_Brief A_
According to the text passage, who killed Michael Thompson as he rode his bicycle along the Pacific Coast Highway?
_Brief B_
Retype the text passage from "You bet Rhonda" to "outside looking in.".

_Text passage_
-------

It has gotta be a kick in the gut to learn that the boy you raised is not your real son.

To learn that fact in a lawsuit over the boy’s death is the stuff of Greek tragedy.

This tale begins in typically sad fashion: A drunk driver killed Michael Thompson as he rode his bicycle along the Pacific Coast Highway in California.

Michael’s dad, Russel Thompson, filed a wrongful death suit against the driver, the vehicle’s owner, and the City of Dana Point. (Michael’s mother had died after she and Russel divorced.)

Michael’s half-sister, Rhonda Scott, had other ideas and thought she had a family secret that would place her in the catbird seat.

Rhonda filed her own wrongful death suit, adding a claim to rebut Russel’s status as Michael’s presumed father.

You bet Rhonda knew the family secrets. She obtained a court order for DNA testing which revealed that Russel was not Michael’s biological father.

Yes, even though Michael was born during Russel’s marriage to Michael’s mother, and even though Russel had raised Michael as his son for six or seven years until his marriage broke up, some other guy had fathered the boy.

So that fact killed Russel’s standing to bring his wrongful death suit, right?

Not so fast.

As it turns out, Rhonda is on the outside looking in.

Orange County Superior Court Judge Geoffrey Glass granted a summary judgment to Russel nixing Rhonda’s claim.

Glass declared that “even if [Russel] is not the biological father of Michael Thompson – and that’s what the DNA showed – he is presumed to be the father by virtue of what happened after the birth and therefore he is entitled to have the rights of a father.”

Wednesday, the California Court of Appeal affirmed Russel’s standing to sue for the wrongful death of Michael.

The court concluded that, under state law, it was Rhonda who lacked standing to challenge Russel’s status as Michael’s presumed father.

-------

_Data for review_
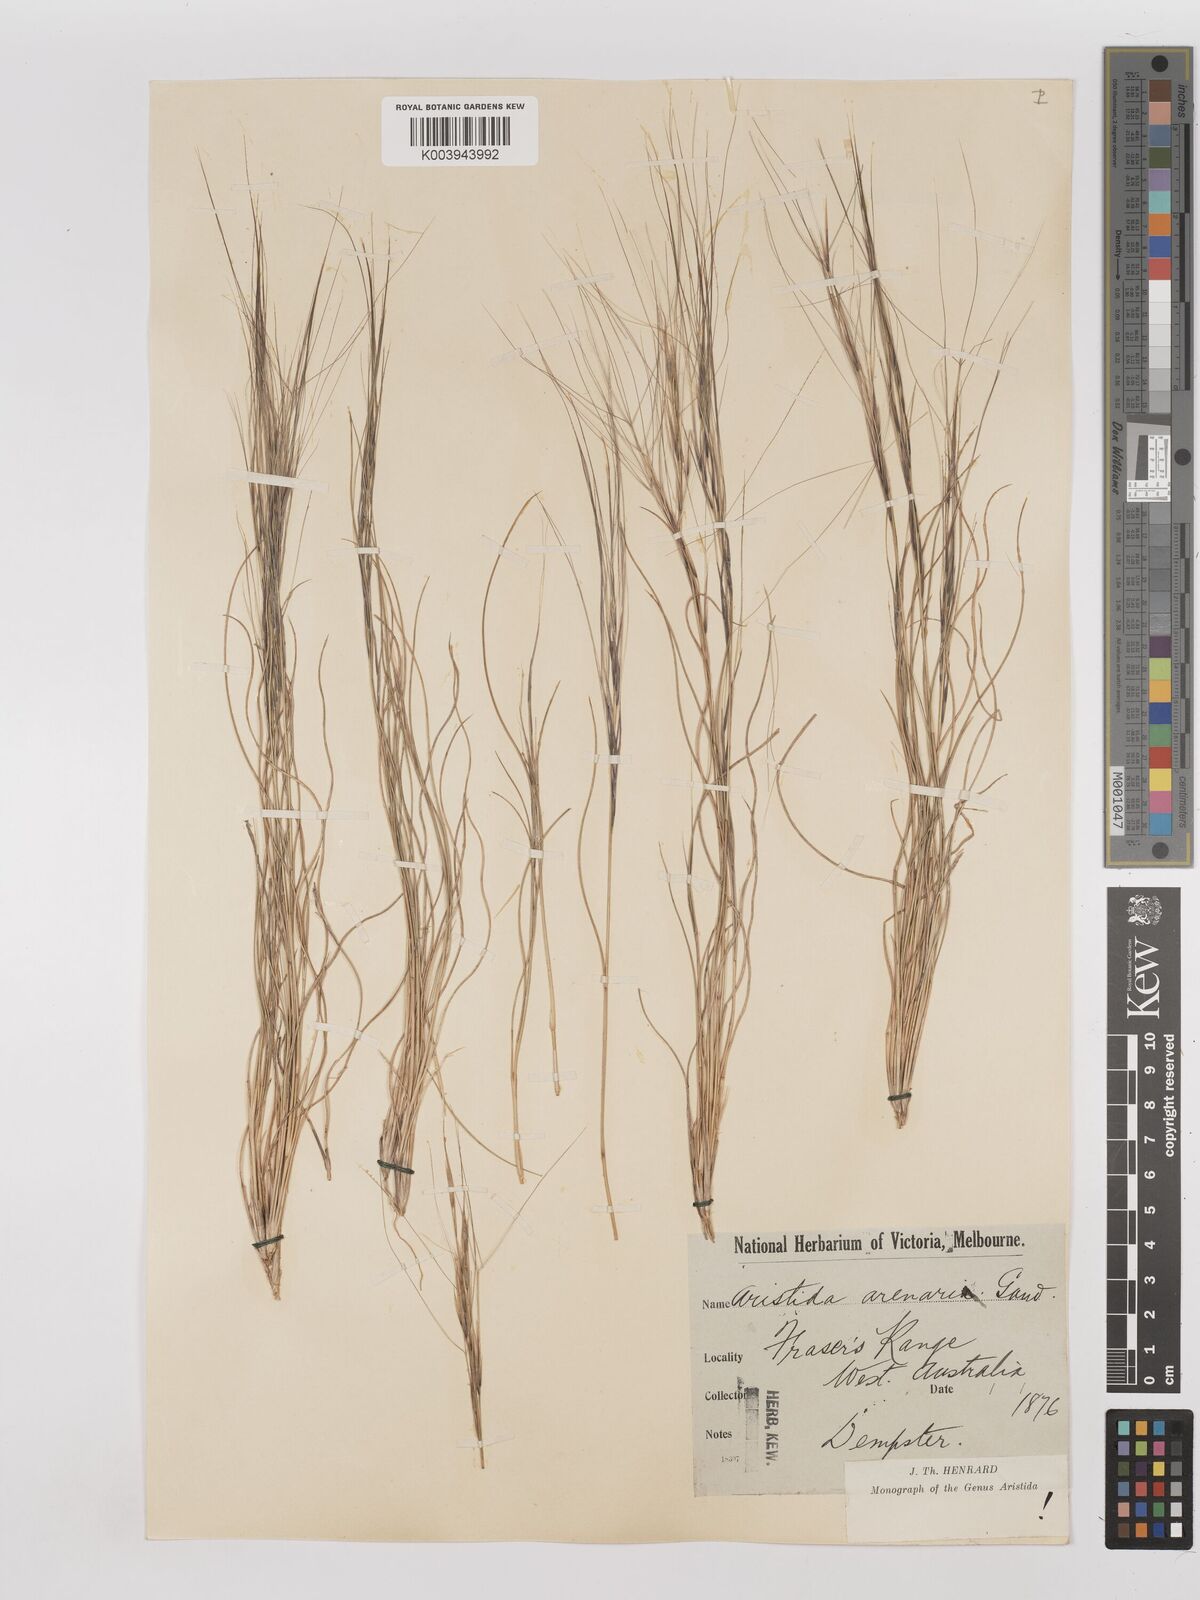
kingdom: Plantae
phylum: Tracheophyta
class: Liliopsida
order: Poales
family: Poaceae
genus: Aristida
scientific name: Aristida contorta
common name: Bunch kerosene grass
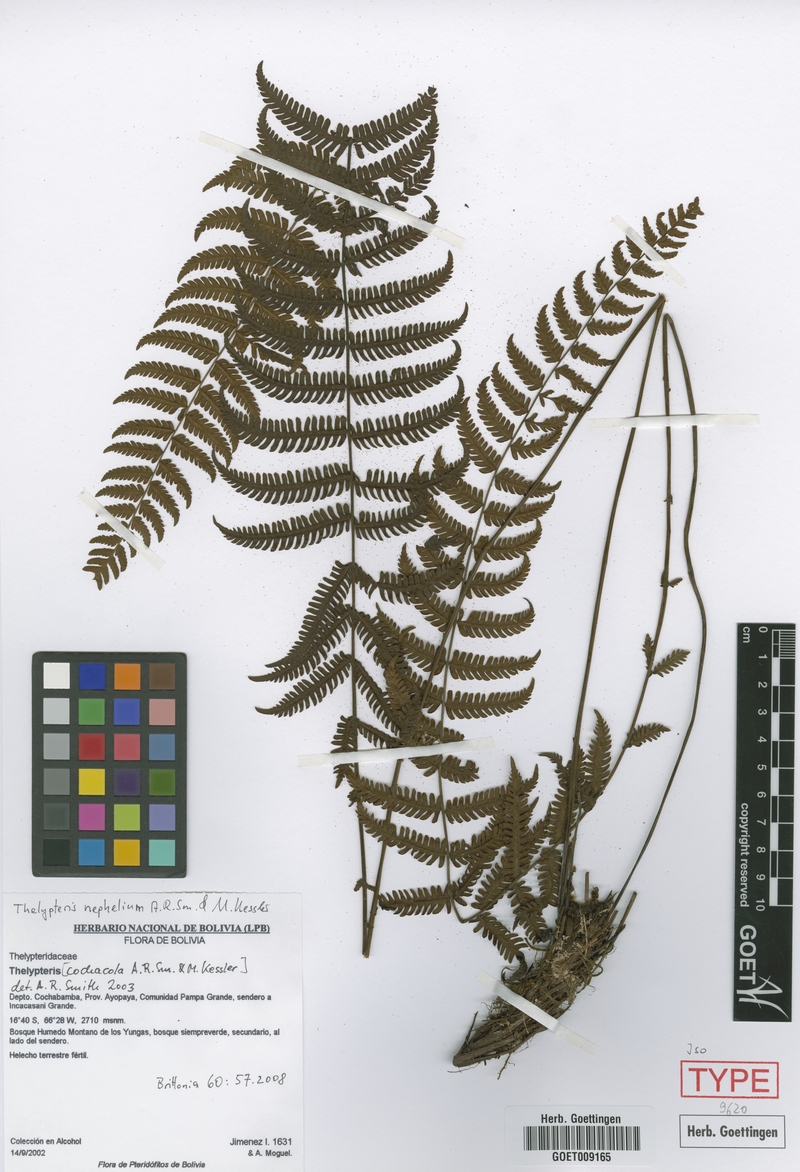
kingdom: Plantae
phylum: Tracheophyta
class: Polypodiopsida
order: Polypodiales
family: Thelypteridaceae
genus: Amauropelta
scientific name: Amauropelta nephelium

-------

_Your solution A_
A drunk driver

_Your solution B_
You bet Rhonda knew the family secrets. She obtained a court order for DNA testing which revealed that Russel was not Michael’s biological father.

Yes, even though Michael was born during Russel’s marriage to Michael’s mother, and even though Russel had raised Michael as his son for six or seven years until his marriage broke up, some other guy had fathered the boy.

So that fact killed Russel’s standing to bring his wrongful death suit, right?

Not so fast.

As it turns out, Rhonda is on the outside looking in.